Review: “Good Omens,” Starring David Tennant
When it comes to the casting of the Potter movies, I have only one quibble: not enough David Tennant. I don’t know what it is about this man, but be it Jessica Jones or Doctor Who, he is one of the most enjoyable actors to watch on-screen. I was already pretty excited for the adaptation of Good Omens – a novel by Terry Pratchett and Neil Gaiman – but Tennant’s casting as one of the leads was the cherry on top.
Needless to say, I couldn’t get enough of this show.
We’ve seen the “abating Armageddon” plot many times, and this one’s not very different either, but the shining glory of this narrative is its utter weirdness. While I’m not really familiar with Pratchett’s work, this story practically screams Gaiman, whose absurdity I adore dearly.
We have David Tennant in the role of Crowley, a loose-living demon who has a complicated relationship with his house plants, and Michael Sheen as Aziraphale, the literal embodiment of the word “angel.” In a series of absurdly unfortunate events, Crowley misplaces the Antichrist who is meant to commence the apocalypse.

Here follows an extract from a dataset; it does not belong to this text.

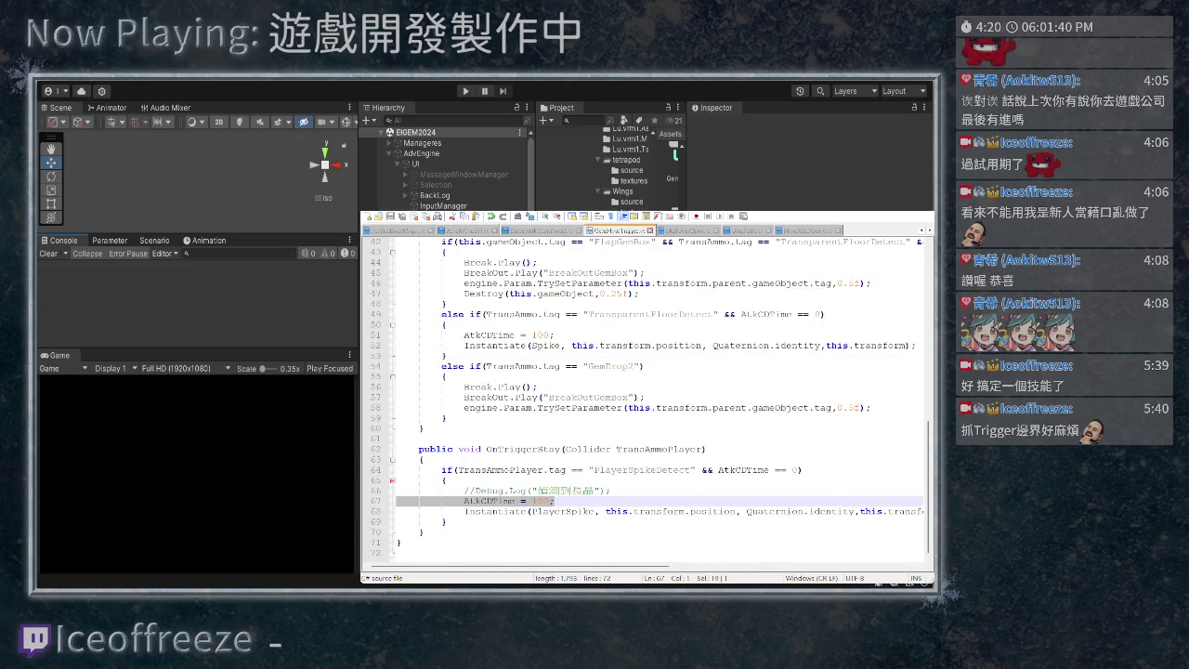
key("Delete")
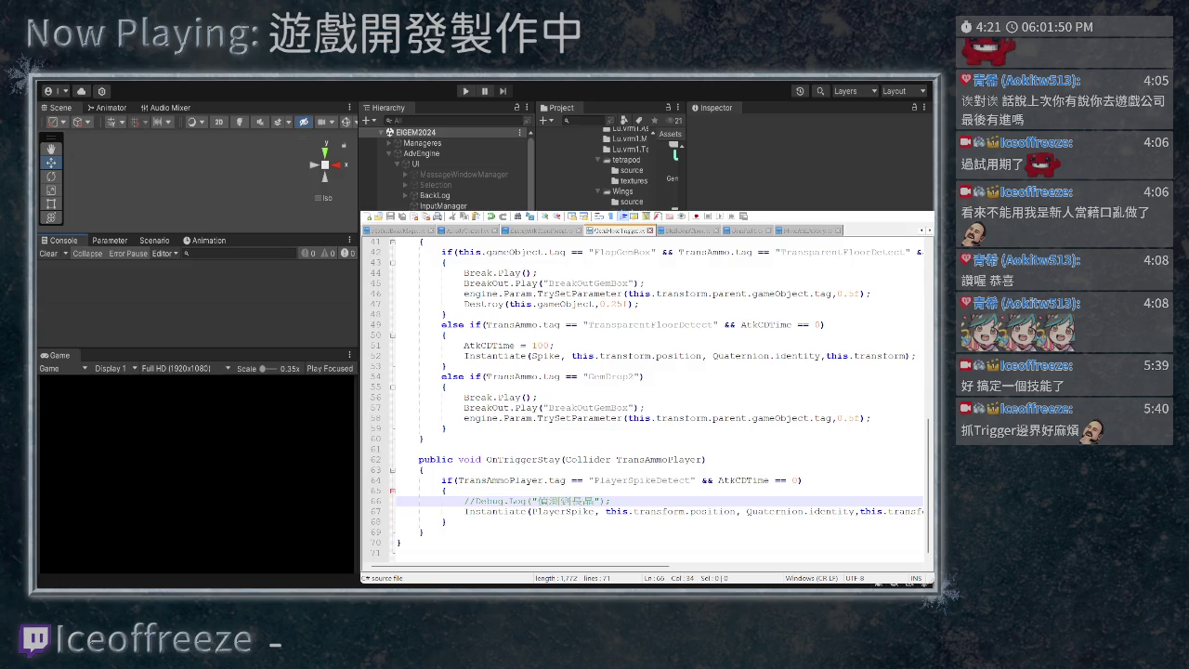
key("alt+Tab")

So while heaven and hell prep themselves for the big showdown, Crowley and Aziraphale team up to find the real son of Satan and stop the incoming end of the world.

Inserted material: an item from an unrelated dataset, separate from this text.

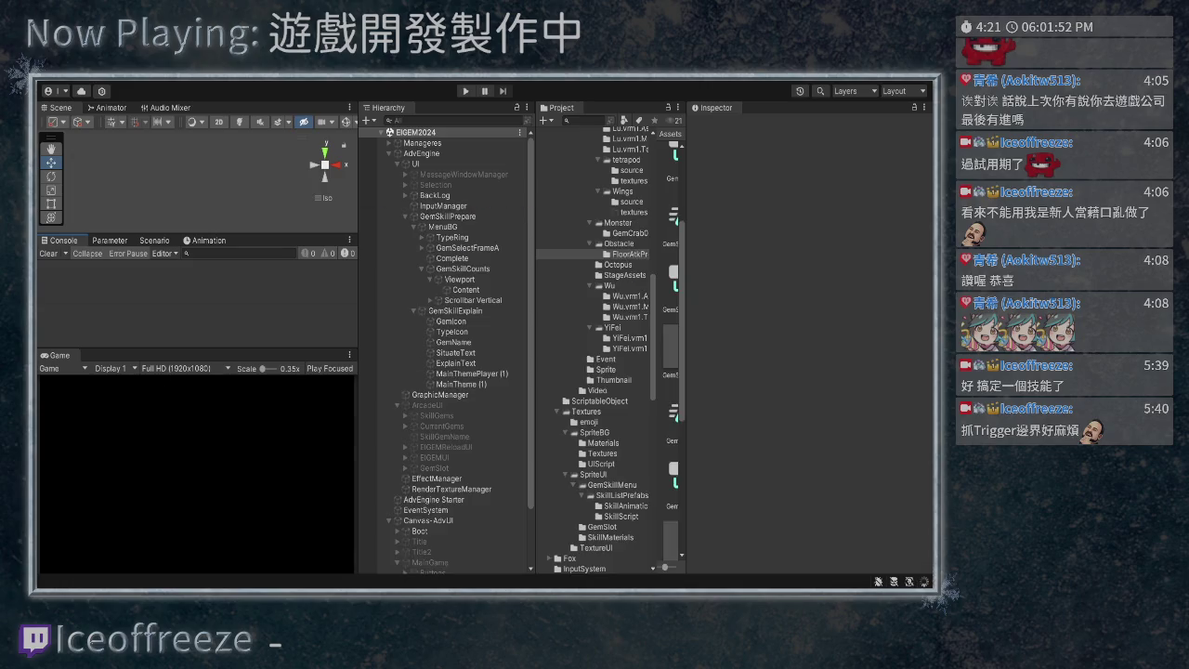
- Start the game and leave chip selection to test the spike skill in the level
key("alt+Tab")
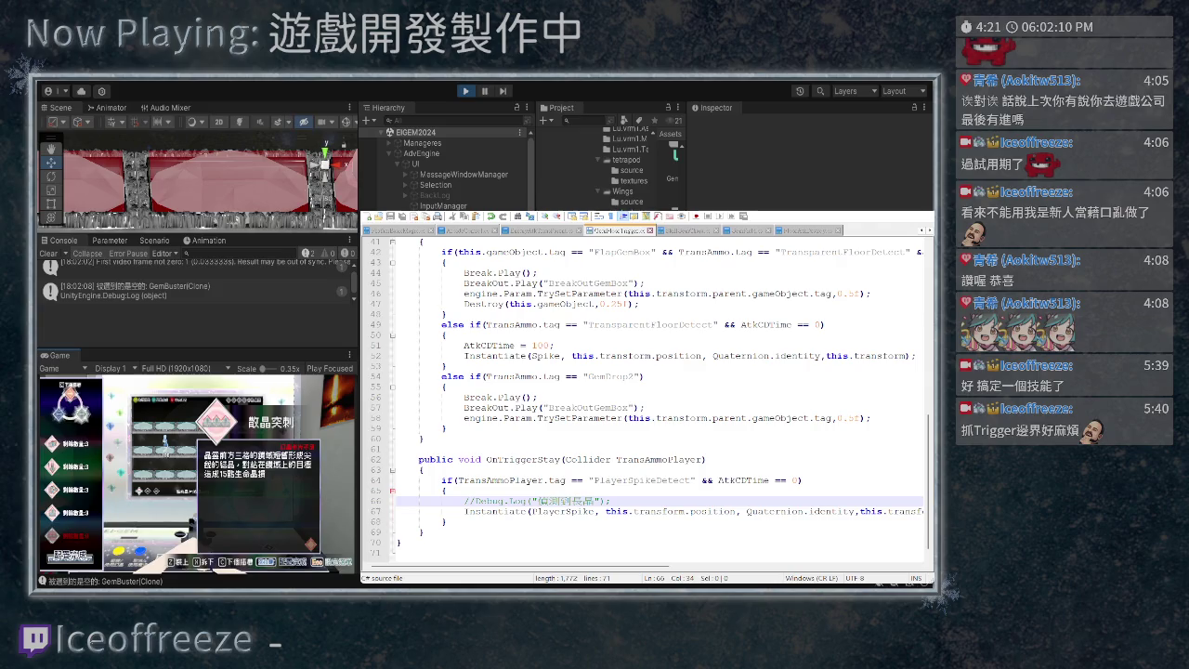
key("Escape")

It’s impossible not to fall in love with this duo (seriously, disliking Aziraphale should be punishable by law), especially as we’re given glimpses into their unlikely friendship over the course of 6,000 years. Tennant and Sheen share such incredible chemistry and comic timing that you simply can’t get enough of them. Crowley’s whole sarcastic-cynic-who’s-a-secret-softie vibe is perfectly complemented by Aziraphale, who is what I presume sunshine would look like if it were a person. It’s a quintessential rom-com.
This ship is the warm hug that my Destiel (Hello, my Supernatural fam) and Wolfstar shipping heart desperately needed. Lovingly coined as the “ineffable husbands” by the fandom, they have often been celebrated as the asexual love story the world needs and deserves. Although this is a slight deviation from the books, it was a conscious choice made by Gaiman for the show to approach Crowley and Aziraphale through the lens of a love story. But even then, he admits to being quite surprised by the overwhelming response that this pairing has received.
The only downside of having such iconic leads is that whenever they’re not around, you miss them terribly. Everyone else simply pales in comparison. The side plots with heaven and hell’s executives featuring John Hamm as Gabriel and Anna Maxwell Martin as Beelzebub as well as Adria Arjona and Jack Whitehall’s witch and witch hunter romance, although an amusing narrative, feels almost like a distraction at times. They are a good laugh, yes, but I found myself growing impatient about the lack of Sheen and Tennant.
It’s been months since my introduction to the series, but you’ll still find me going down the rabbit hole of YouTube compilations of moments from this show. So when Amazon Prime announced that there’s going to be a second season, you can imagine how hard I must’ve squealed. While we eagerly await the new installment scheduled to be aired in 2022, I highly recommend the rest of you catch up.
Trust me. You will not be disappointed.